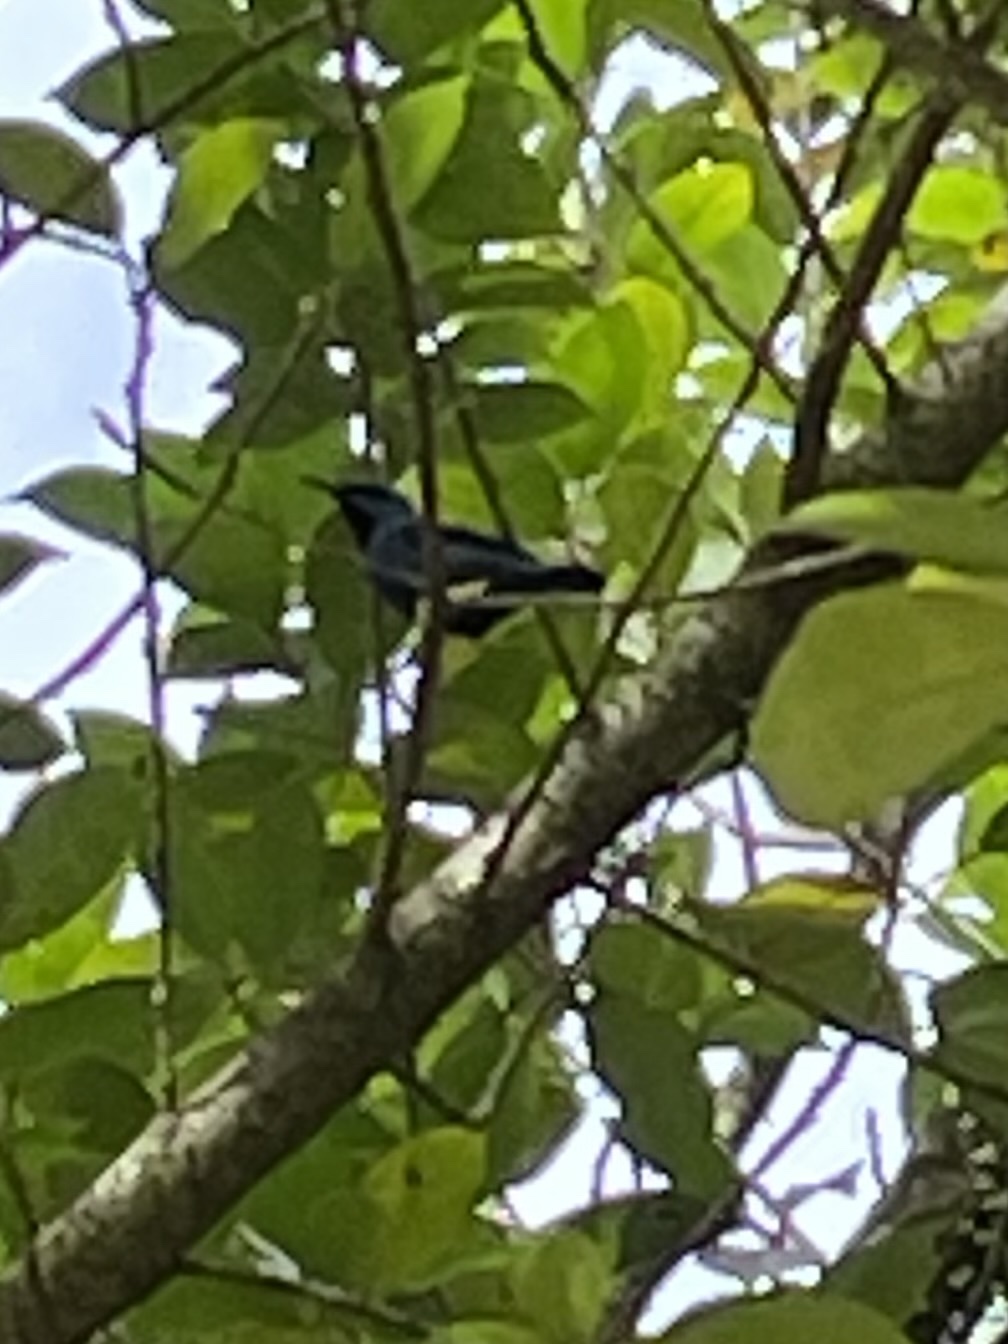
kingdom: Animalia
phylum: Chordata
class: Aves
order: Passeriformes
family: Thraupidae
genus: Cyanerpes
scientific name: Cyanerpes lucidus
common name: Shining honeycreeper
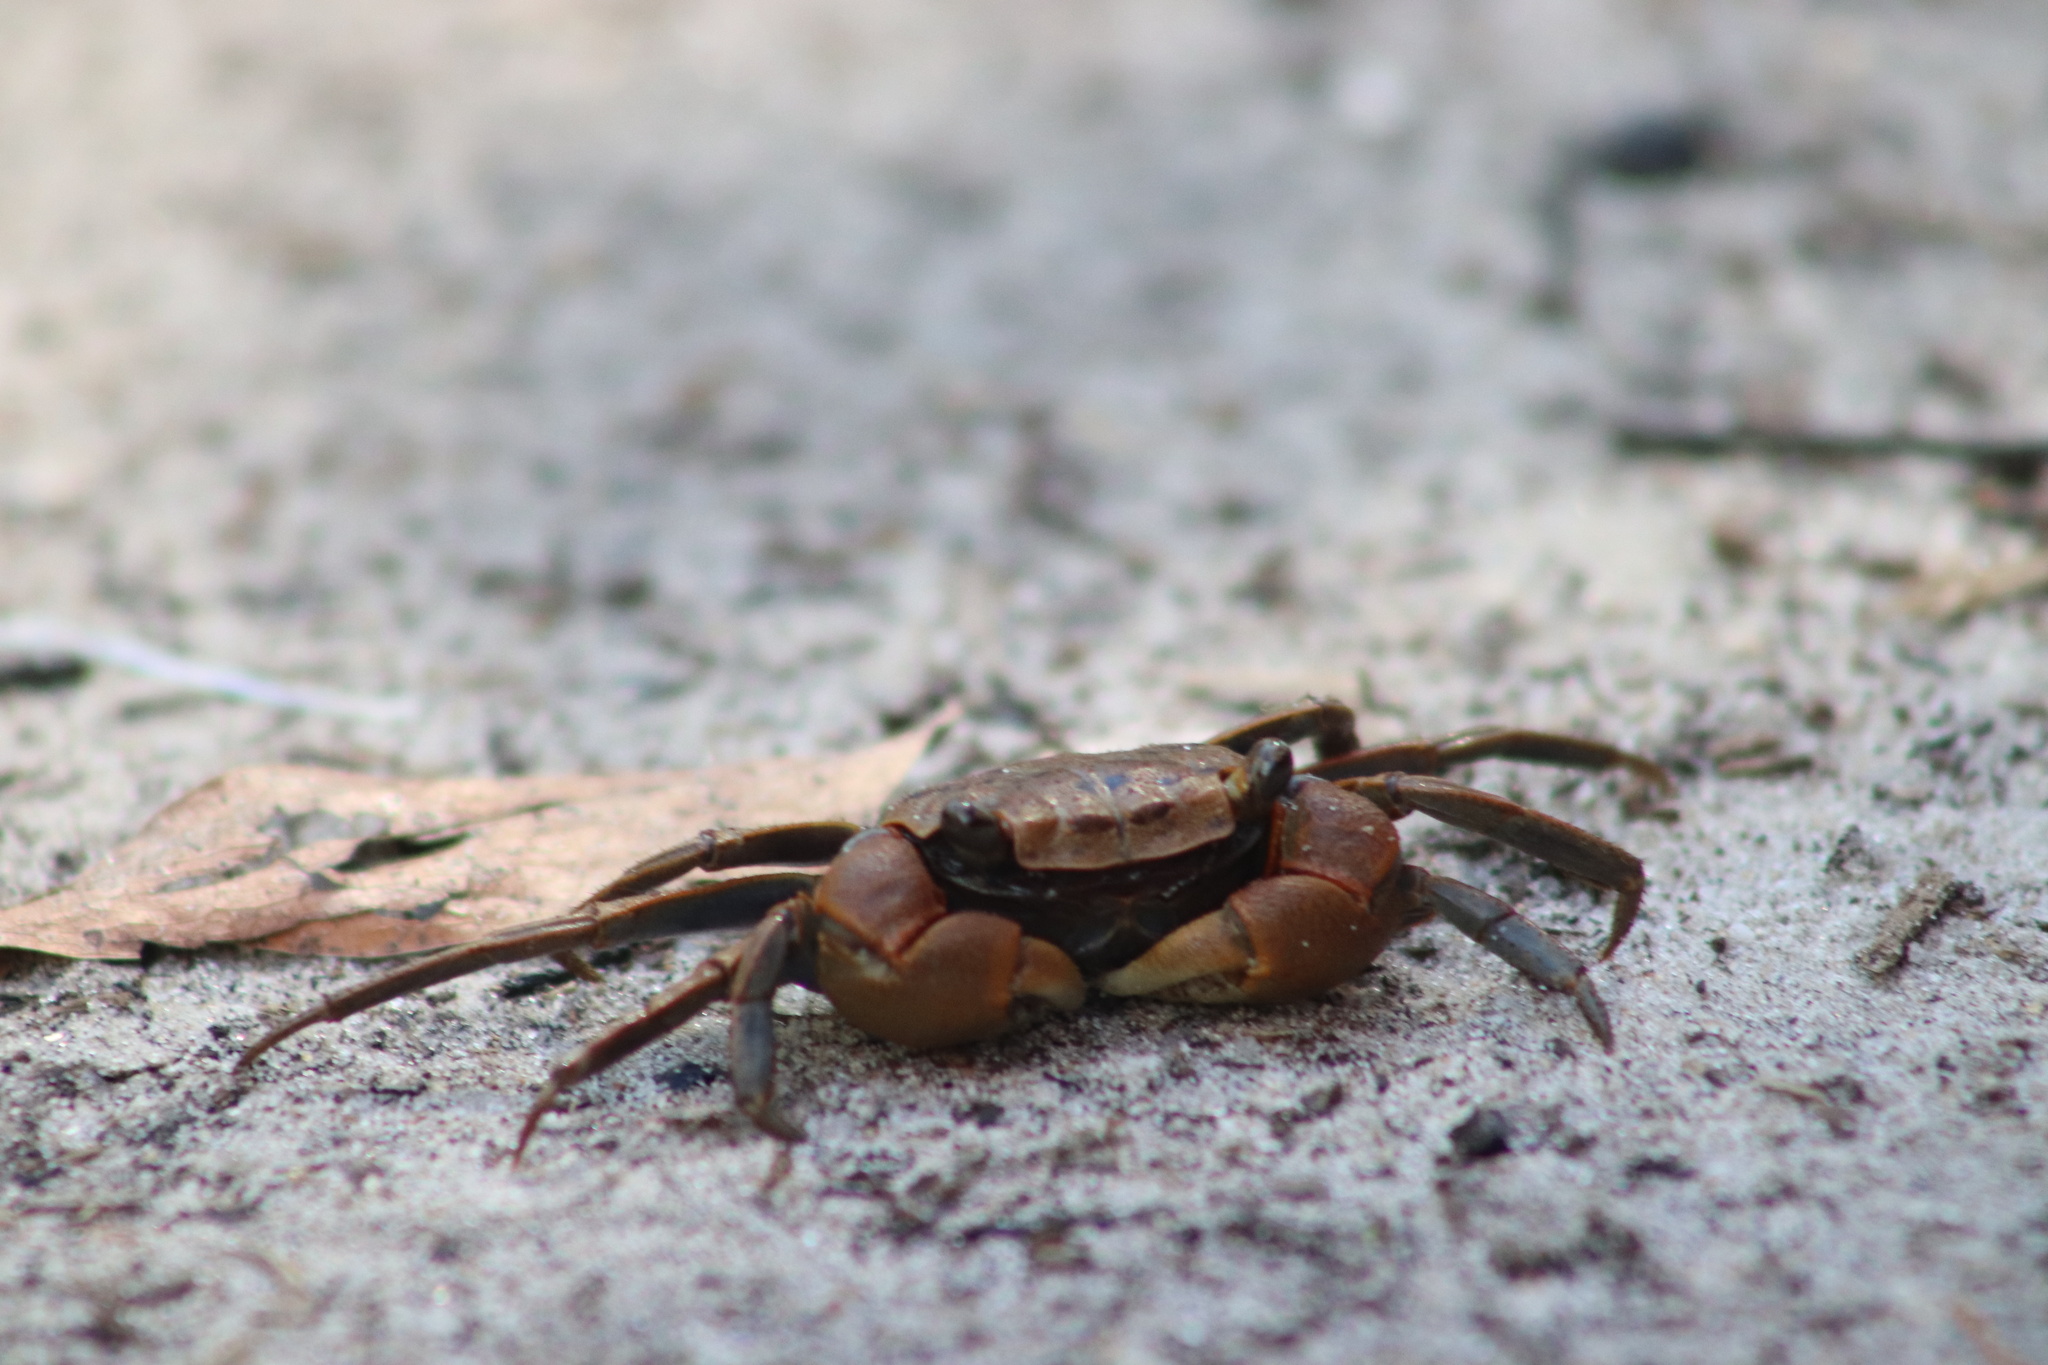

• • • • • • •

■ **Task statement**
Copy out the lines of every item above with "scientific name" swapped for "binomial name". Leave all other wording unchanged and omit the pictures.

■ **The completed task**
kingdom: Animalia
phylum: Chordata
class: Aves
order: Passeriformes
family: Thraupidae
genus: Cyanerpes
binomial name: Cyanerpes lucidus
common name: Shining honeycreeper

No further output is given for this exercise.